[Data entries]
══════════════════════════════

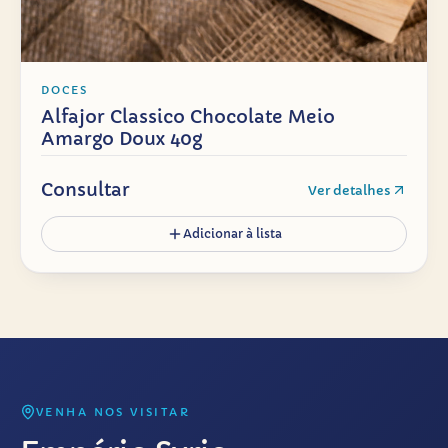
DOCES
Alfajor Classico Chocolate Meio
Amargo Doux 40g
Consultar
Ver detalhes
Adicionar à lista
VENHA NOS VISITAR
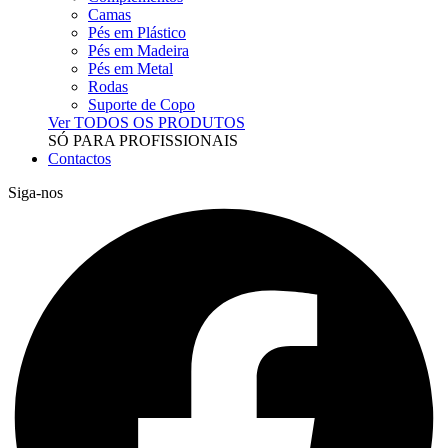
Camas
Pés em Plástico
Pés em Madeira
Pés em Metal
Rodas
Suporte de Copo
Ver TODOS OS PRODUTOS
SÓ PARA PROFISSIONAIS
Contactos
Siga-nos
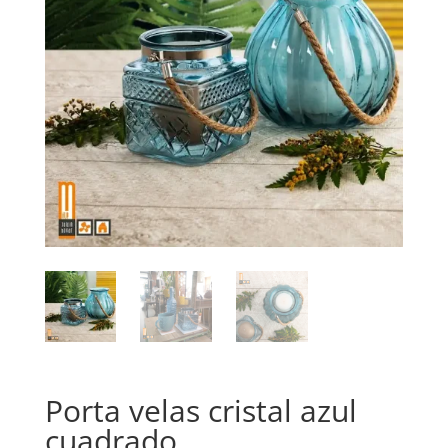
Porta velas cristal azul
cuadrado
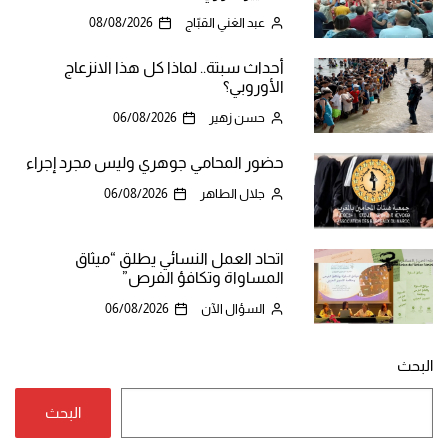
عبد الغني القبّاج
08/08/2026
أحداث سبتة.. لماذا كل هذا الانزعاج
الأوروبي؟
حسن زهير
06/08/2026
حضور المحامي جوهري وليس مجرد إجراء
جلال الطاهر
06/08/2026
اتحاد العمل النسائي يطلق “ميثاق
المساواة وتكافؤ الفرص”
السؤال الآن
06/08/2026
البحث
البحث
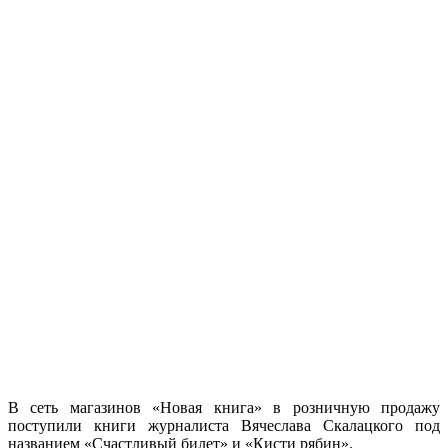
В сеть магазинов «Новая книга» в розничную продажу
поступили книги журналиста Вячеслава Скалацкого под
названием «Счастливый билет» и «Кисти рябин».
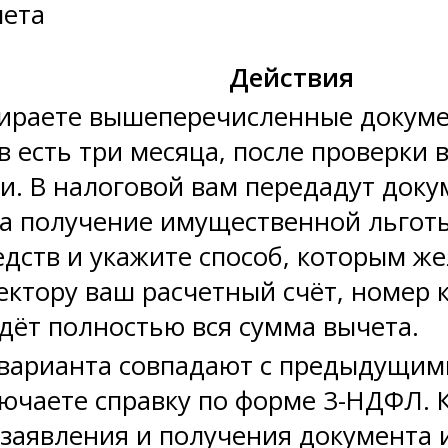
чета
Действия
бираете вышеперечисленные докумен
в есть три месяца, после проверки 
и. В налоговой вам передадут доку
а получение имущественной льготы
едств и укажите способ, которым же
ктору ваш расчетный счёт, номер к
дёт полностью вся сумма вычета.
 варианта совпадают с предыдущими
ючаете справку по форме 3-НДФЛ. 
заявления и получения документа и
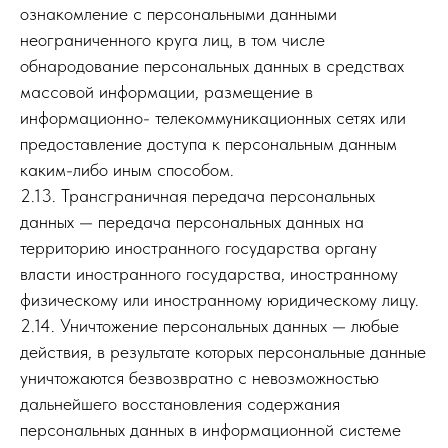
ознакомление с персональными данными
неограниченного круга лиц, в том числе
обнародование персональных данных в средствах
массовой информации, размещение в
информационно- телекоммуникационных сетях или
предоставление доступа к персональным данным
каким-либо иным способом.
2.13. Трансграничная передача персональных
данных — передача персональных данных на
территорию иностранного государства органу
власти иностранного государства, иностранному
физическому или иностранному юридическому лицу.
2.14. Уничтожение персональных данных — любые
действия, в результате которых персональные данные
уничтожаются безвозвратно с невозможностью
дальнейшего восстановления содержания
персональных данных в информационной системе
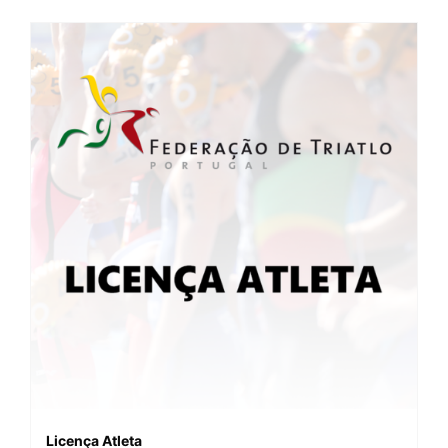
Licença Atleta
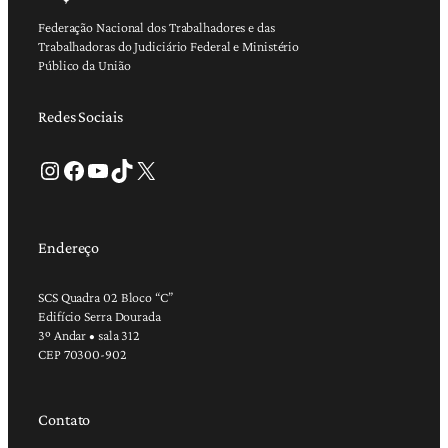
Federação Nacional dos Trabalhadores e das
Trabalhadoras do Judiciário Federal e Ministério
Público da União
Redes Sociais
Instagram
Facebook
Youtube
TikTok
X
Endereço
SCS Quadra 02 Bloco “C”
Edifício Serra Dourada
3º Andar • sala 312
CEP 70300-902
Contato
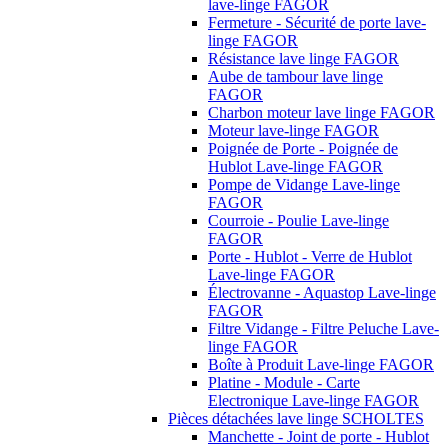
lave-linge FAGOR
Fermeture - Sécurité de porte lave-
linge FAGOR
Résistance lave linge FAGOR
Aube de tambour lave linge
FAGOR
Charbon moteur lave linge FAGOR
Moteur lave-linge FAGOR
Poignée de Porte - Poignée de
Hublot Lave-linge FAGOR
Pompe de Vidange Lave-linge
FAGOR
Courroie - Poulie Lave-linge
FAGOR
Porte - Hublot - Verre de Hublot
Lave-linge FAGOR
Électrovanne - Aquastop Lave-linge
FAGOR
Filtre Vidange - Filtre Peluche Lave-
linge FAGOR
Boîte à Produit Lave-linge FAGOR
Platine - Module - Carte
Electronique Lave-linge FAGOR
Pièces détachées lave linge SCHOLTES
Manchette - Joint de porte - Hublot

══════════════════════════════

### PROBLEM
List every line in the records that contains the word "иностранного".

### COMPLETED EXERCISE
территорию иностранного государства органу
власти иностранного государства, иностранному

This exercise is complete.